Rachel realised that she and Nicola hadn’t gone out for a drink together in a long while. Their relationship had been strained since the break-in, but even before that it had become a little awkward once Nicola started working in the shop. It could never be the same when Rachel wrote her pay cheque at the end of the month, when she had to ask her to be more careful about keeping all sales noted in a ledger, when she had criticised her as tactfully as she could for not looking smart enough. All of that altered the dynamic from a friendship of equals to one of employer and employee in a way that slightly poisoned the relationship. Rachel had thought she was doing her a favour because Nicola needed the money, but perhaps she resented it on some level.

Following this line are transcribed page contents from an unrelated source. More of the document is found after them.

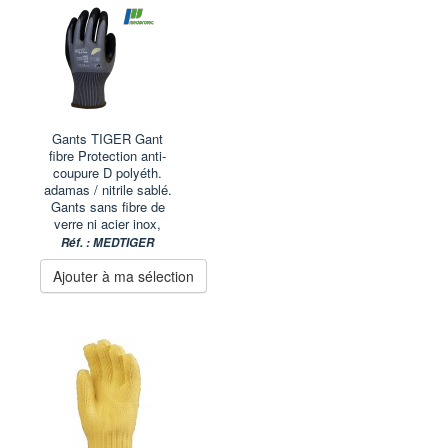
Gants TIGER Gant
fibre Protection anti-
coupure D polyéth.
adamas / nitrile sablé.
Gants sans fibre de
verre ni acier inox,
Réf. : MEDTIGER
Ajouter à ma sélection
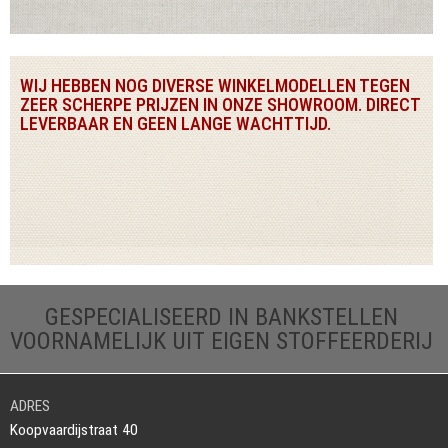
WIJ HEBBEN NOG DIVERSE WINKELMODELLEN TEGEN
ZEER SCHERPE PRIJZEN IN ONZE SHOWROOM. DIRECT
LEVERBAAR EN GEEN LANGE WACHTTIJD.
GESPECIALISEERD IN BANKSTELLEN
VOORNAMELIJK UIT EIGEN STOFFEERDERIJ
ADRES
Koopvaardijstraat 40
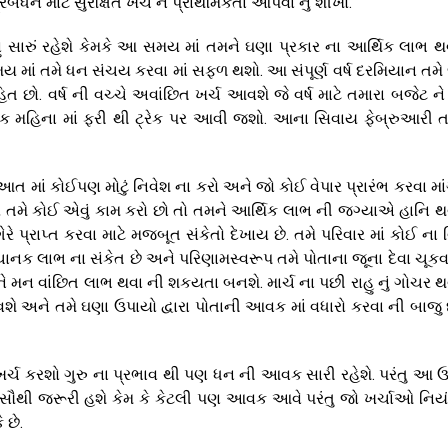
બંધન માટે સુરક્ષિત ખર્ચ ને પ્રાથમિકતા આપવા નું શીખો.
ઘણું સારું રહેશે કેમકે આ સમય માં તમને ઘણા પ્રકાર ના આર્થિક લાભ થ
 માં તમે ધન સંચય કરવા માં સફળ થશો. આ સંપૂર્ણ વર્ષ દરમિયાન તમે
સાહિત છો. વર્ષ ની વચ્ચે અવાંછિત ખર્ચ આવશે જે વર્ષ માટે તમારા બજેટ ન
મુક મહિના માં ફરી થી ટ્રેક પર આવી જશો. આના સિવાય ફેબ્રુઆરી ત
રૂઆત માં કોઈપણ મોટું નિવેશ ના કરો અને જો કોઈ વેપાર પ્રારંભ કરવા મા
મયે તમે કોઈ એવું કામ કરો છો તો તમને આર્થિક લાભ ની જગ્યાએ હાનિ થ
ગેરે પ્રાપ્ત કરવા માટે મજબૂત સંકેતો દેખાય છે. તમે પરિવાર માં કોઈ ના
ચાનક લાભ ના સંકેત છે અને પરિણામસ્વરૂપ તમે પોતાના જૂના દેવા ચૂકવવ
ને મન વાંછિત લાભ થવા ની શકયતા બનશે. માર્ચ ના પછી રાહુ નું ગોચર થ
ે અને તમે ઘણા ઉપાયો દ્વારા પોતાની આવક માં વધારો કરવા ની બાજુ 
 ખર્ચ કરશો ગુરુ ના પ્રભાવ થી પણ ધન ની આવક સારી રહેશે. પરંતુ આ ઉ
ે સૌથી જરૂરી હશે કેમ કે કેટલી પણ આવક આવે પરંતુ જો ખર્ચાઓ નિયં
 છે.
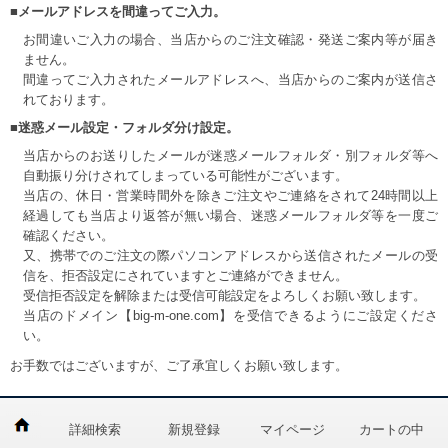
■メールアドレスを間違ってご入力。
お間違いご入力の場合、当店からのご注文確認・発送ご案内等が届き
ません。
間違ってご入力されたメールアドレスへ、当店からのご案内が送信さ
れております。
■迷惑メール設定・フォルダ分け設定。
当店からのお送りしたメールが迷惑メールフォルダ・別フォルダ等へ
自動振り分けされてしまっている可能性がございます。
当店の、休日・営業時間外を除きご注文やご連絡をされて24時間以上
経過しても当店より返答が無い場合、迷惑メールフォルダ等を一度ご
確認ください。
又、携帯でのご注文の際パソコンアドレスから送信されたメールの受
信を、拒否設定にされていますとご連絡ができません。
受信拒否設定を解除または受信可能設定をよろしくお願い致します。
当店のドメイン【big-m-one.com】を受信できるようにご設定くださ
い。
お手数ではございますが、ご了承宜しくお願い致します。
詳細検索
新規登録
マイページ
カートの中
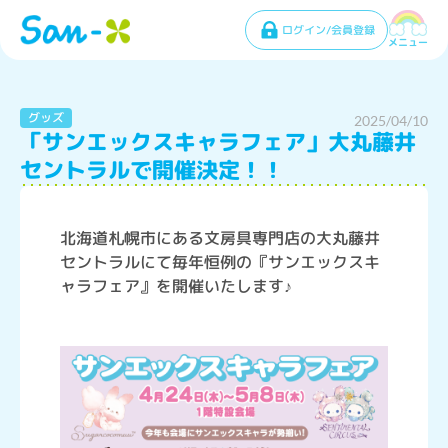
ログイン/会員登録
メニュー
グッズ
2025/04/10
「サンエックスキャラフェア」大丸藤井
セントラルで開催決定！！
北海道札幌市にある文房具専門店の大丸藤井
セントラルにて毎年恒例の『サンエックスキ
ャラフェア』を開催いたします♪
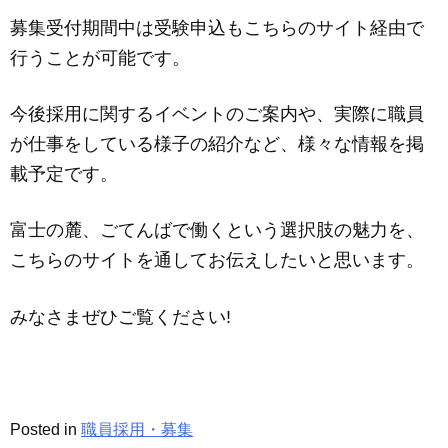
募集受付期間中は受験申込もこちらのサイト経由で
行うことが可能です。
今後採用に関するイベントのご案内や、実際に職員
が仕事をしている様子の紹介など、様々な情報を掲
載予定です。
富士の麓、ごてんばで働くという選択肢の魅力を、
こちらのサイトを通してお伝えしたいと思います。
みなさまぜひご覧ください!
Posted in
職員採用・募集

A thought flashed through her mind: could Nicola even have staged the burglary and made off with the cash? She rejected that straight away. It would be totally out of character, and would have required more capacity for deceit than Nicola possessed. She could not have faked her shocked sobbing as she spoke to the police that morning.
Rachel mulled it over and decided the affair theory didn’t make sense either. Nicola and Alex had been friends for over a decade and people didn’t suddenly start having an affair after all that time. She was being paranoid. Alex had asked her to marry him, and his nerves the night he proposed had demonstrated how much he wanted it to happen. She knew she should have more confidence in herself, but the nagging doubts clamoured in her head, stopping her getting to sleep.

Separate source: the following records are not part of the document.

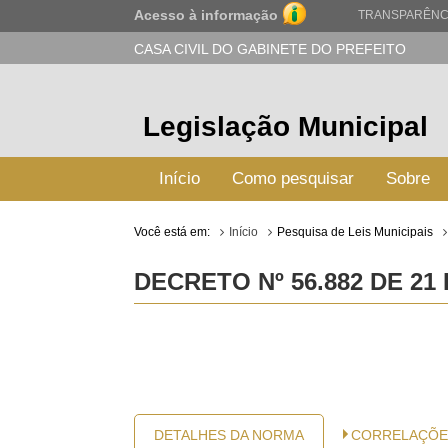
Acesso à informação
TRANSPARÊNC
CASA CIVIL DO GABINETE DO PREFEITO
Legislação Municipal
Início
Como pesquisar
Sobre
Você está em:
Início
Pesquisa de Leis Municipais
DECRETO Nº 56.882 DE 21
DETALHES DA NORMA
CORRELAÇÕE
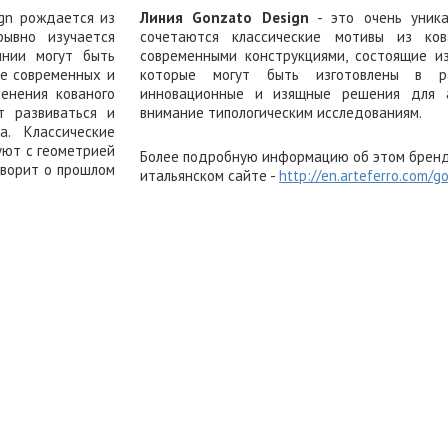
ign рождается из
Линия Gonzato Design
- это очень уника
ывно изучается
сочетаются классические мотивы из ко
инии могут быть
современными конструкциями, состоящие из
ее современных и
которые могут быть изготовлены в ра
енения кованого
инновационные и изящные решения для а
т развиваться и
внимание типологическим исследованиям.
. Классические
уют с геометрией
Более подробную информацию об этом бренд
оворит о прошлом
итальянском сайте -
http://en.arteferro.com/g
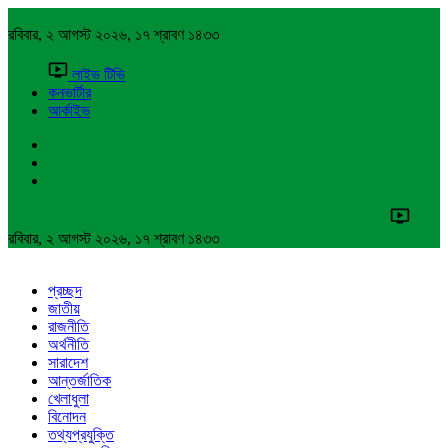
রবিবার, ২ আগস্ট ২০২৬, ১৭ শ্রাবণ ১৪৩৩
লাইভ টিভি
কনভার্টার
আর্কাইভ
রবিবার, ২ আগস্ট ২০২৬, ১৭ শ্রাবণ ১৪৩৩
প্রচ্ছদ
জাতীয়
রাজনীতি
অর্থনীতি
সারাদেশ
আন্তর্জাতিক
খেলাধুলা
বিনোদন
তথ্যপ্রযুক্তি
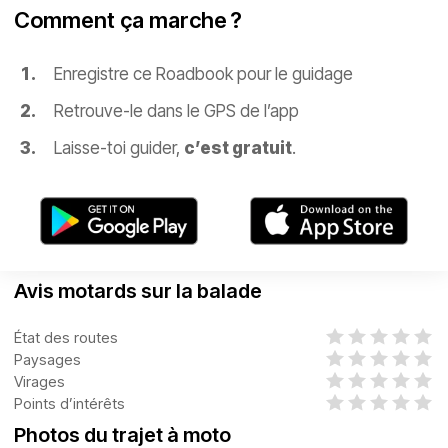
Comment ça marche ?
Enregistre ce Roadbook pour le guidage
Retrouve-le dans le GPS de l’app
Laisse-toi guider,
c’est gratuit
.
Avis motards sur la balade
État des routes
Paysages
Virages
Points d’intérêts
Photos du trajet à moto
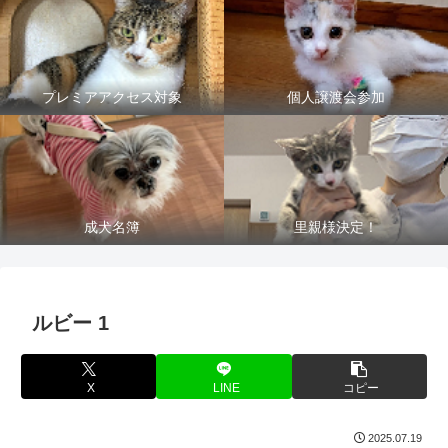
プレミアアクセス対象
個人譲渡会参加
成犬名簿
里親様決定！
ルビー 1
X
LINE
コピー
2025.07.19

The following morning when Rachel booted up her computer, she found a reply from Richard in her inbox.
I looked up that Mainbocher and found the photo you mentioned of Wallis wearing it. Does your supplier have any connection with her that would explain the provenance? Send me the measurements and I’ll ask at Mainbocher head office. They keep a note of all their clients’ measurements right back to the 1930s, and usually still have the dummies the clothes were fitted on (you could only expect celebrity clients to come for one or two fittings, so they had tailors’ dummies made to their body shapes; still happens now).

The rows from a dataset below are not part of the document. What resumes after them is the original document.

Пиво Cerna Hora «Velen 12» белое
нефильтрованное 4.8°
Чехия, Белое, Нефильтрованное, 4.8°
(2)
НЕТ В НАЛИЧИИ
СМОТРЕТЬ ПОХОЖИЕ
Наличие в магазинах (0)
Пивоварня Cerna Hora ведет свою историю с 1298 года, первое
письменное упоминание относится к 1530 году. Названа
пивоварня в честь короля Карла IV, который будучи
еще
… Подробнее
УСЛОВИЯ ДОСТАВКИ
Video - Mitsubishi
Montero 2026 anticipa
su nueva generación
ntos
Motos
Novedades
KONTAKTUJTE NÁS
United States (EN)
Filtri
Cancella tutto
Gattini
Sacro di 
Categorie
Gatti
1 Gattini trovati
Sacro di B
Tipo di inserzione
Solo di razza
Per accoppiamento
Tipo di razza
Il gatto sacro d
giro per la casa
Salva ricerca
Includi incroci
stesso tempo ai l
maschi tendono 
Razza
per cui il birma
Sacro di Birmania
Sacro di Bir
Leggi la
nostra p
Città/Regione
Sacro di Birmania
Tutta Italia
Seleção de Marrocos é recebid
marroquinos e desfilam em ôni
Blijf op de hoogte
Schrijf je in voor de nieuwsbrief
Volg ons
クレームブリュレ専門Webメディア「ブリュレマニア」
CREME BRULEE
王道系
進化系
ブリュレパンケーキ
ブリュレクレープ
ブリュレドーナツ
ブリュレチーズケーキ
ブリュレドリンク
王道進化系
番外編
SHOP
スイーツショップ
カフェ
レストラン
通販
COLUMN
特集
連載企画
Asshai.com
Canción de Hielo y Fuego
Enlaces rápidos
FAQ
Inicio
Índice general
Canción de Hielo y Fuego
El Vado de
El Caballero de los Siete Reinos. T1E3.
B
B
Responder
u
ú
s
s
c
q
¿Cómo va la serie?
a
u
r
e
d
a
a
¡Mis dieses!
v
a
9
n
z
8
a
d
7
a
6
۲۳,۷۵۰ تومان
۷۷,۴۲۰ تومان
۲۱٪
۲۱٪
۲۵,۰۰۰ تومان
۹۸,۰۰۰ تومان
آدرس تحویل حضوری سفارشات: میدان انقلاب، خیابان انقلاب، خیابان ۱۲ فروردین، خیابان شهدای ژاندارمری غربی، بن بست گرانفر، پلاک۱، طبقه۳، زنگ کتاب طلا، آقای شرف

She went to measure the Mainbocher dress: bust 32 inches, waist 23, hips 33 – almost the measurements of a boy. No wonder she hadn’t been able to fasten it over her own hips. She emailed them to Richard, with a note that read: Didn’t Wallis say ‘You can never be too rich or too thin’? It seems she was a woman of her word.
The post arrived just before she left for the shop, bringing a letter that informed her the application for a credit card had been approved. She clutched the letter to her chest and closed her eyes in gratitude. November’s rent would be paid. She had another month’s grace.